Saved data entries
----------------

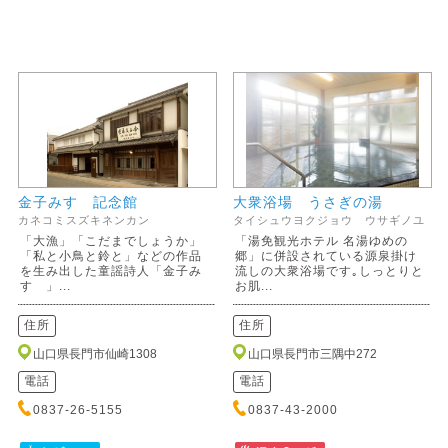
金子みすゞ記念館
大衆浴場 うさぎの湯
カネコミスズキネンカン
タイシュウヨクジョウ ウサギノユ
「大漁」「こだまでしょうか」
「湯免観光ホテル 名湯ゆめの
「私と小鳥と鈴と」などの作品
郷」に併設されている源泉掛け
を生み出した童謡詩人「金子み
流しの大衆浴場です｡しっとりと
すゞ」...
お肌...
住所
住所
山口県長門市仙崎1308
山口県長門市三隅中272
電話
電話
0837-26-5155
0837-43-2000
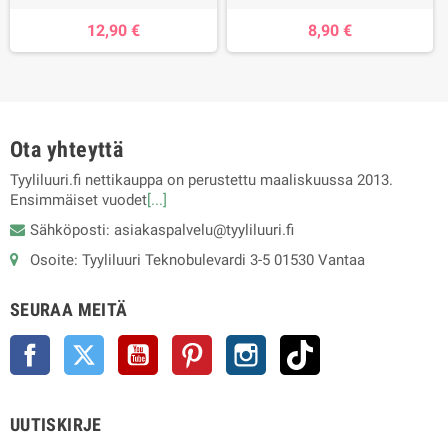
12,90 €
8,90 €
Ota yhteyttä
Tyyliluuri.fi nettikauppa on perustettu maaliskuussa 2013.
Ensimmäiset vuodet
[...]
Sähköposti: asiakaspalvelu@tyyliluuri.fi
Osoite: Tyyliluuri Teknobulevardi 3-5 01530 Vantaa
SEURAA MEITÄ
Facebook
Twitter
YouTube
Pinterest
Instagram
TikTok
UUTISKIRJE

----------------

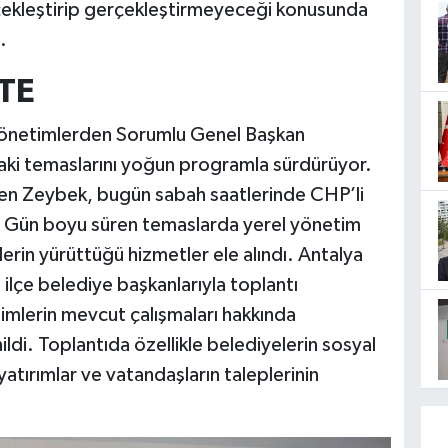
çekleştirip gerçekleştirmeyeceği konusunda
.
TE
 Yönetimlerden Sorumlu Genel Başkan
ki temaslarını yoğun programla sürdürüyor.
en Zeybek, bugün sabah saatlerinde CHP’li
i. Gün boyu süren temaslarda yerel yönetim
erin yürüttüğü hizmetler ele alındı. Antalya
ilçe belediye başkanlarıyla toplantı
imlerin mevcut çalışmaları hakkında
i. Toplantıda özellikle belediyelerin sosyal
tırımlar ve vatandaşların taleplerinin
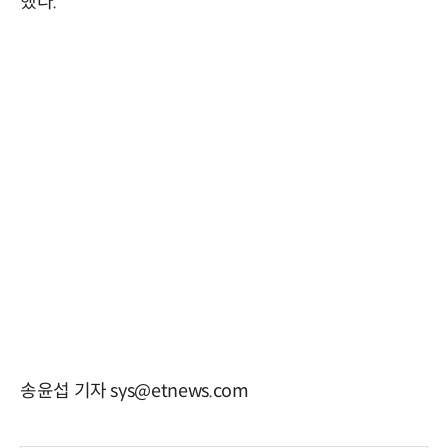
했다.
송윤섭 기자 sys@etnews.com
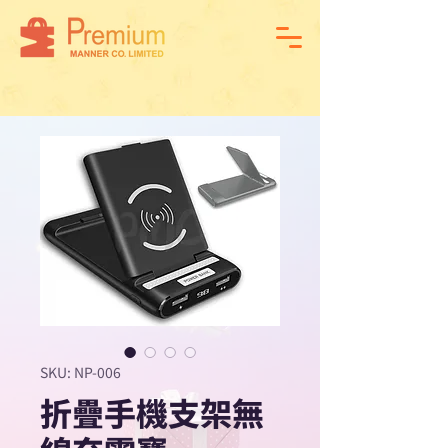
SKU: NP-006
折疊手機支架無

----------------

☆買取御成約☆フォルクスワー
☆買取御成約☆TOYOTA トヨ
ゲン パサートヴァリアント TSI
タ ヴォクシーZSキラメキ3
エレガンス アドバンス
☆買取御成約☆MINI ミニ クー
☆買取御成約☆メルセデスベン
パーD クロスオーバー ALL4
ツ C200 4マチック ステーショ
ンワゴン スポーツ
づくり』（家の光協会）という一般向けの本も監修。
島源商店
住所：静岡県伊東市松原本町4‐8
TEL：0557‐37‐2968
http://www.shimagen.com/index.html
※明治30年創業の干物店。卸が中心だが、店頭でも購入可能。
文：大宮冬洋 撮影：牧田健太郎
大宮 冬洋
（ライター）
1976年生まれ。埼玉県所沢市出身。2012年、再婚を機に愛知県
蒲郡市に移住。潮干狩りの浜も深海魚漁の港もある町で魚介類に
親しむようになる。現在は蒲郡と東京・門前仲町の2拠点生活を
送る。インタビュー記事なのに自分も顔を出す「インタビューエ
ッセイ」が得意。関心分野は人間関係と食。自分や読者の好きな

----------------

### Work instructions
Report every line in the records that contains the string "買取御成約", paying attention to case.

### Exercise output
☆買取御成約☆フォルクスワー
☆買取御成約☆TOYOTA トヨ
☆買取御成約☆MINI ミニ クー
☆買取御成約☆メルセデスベン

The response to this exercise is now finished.